_EXERCISE_: Go through the data below and gather each line containing "fish".

--- INPUT RECORDS ---

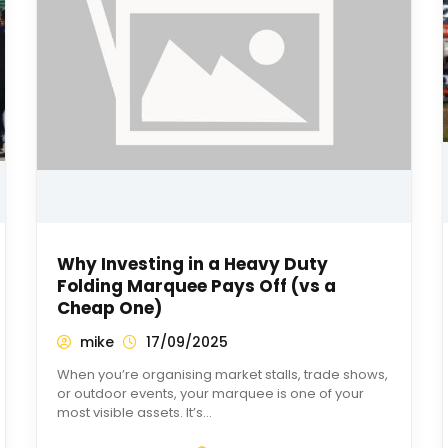
Why Investing in a Heavy Duty
Folding Marquee Pays Off (vs a
Cheap One)
mike
17/09/2025
When you’re organising market stalls, trade shows,
or outdoor events, your marquee is one of your
most visible assets. It’s…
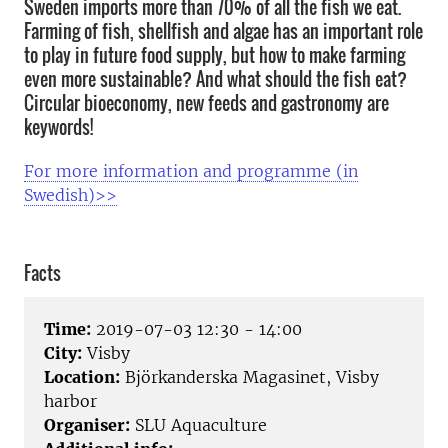
Sweden imports more than 70% of all the fish we eat.
Farming of fish, shellfish and algae has an important role
to play in future food supply, but how to make farming
even more sustainable? And what should the fish eat?
Circular bioeconomy, new feeds and gastronomy are
keywords!
For more information and programme (in
Swedish)>>
Facts
Time:
2019-07-03 12:30 - 14:00
City:
Visby
Location:
Björkanderska Magasinet, Visby
harbor
Organiser:
SLU Aquaculture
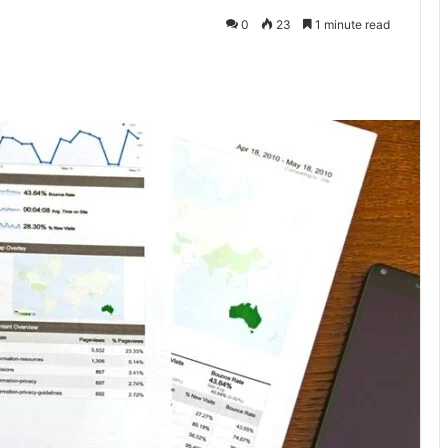
0
23
1 minute read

---

_YOUR SOLUTION_:
Sweden imports more than 70% of all the fish we eat.
Farming of fish, shellfish and algae has an important role
even more sustainable? And what should the fish eat?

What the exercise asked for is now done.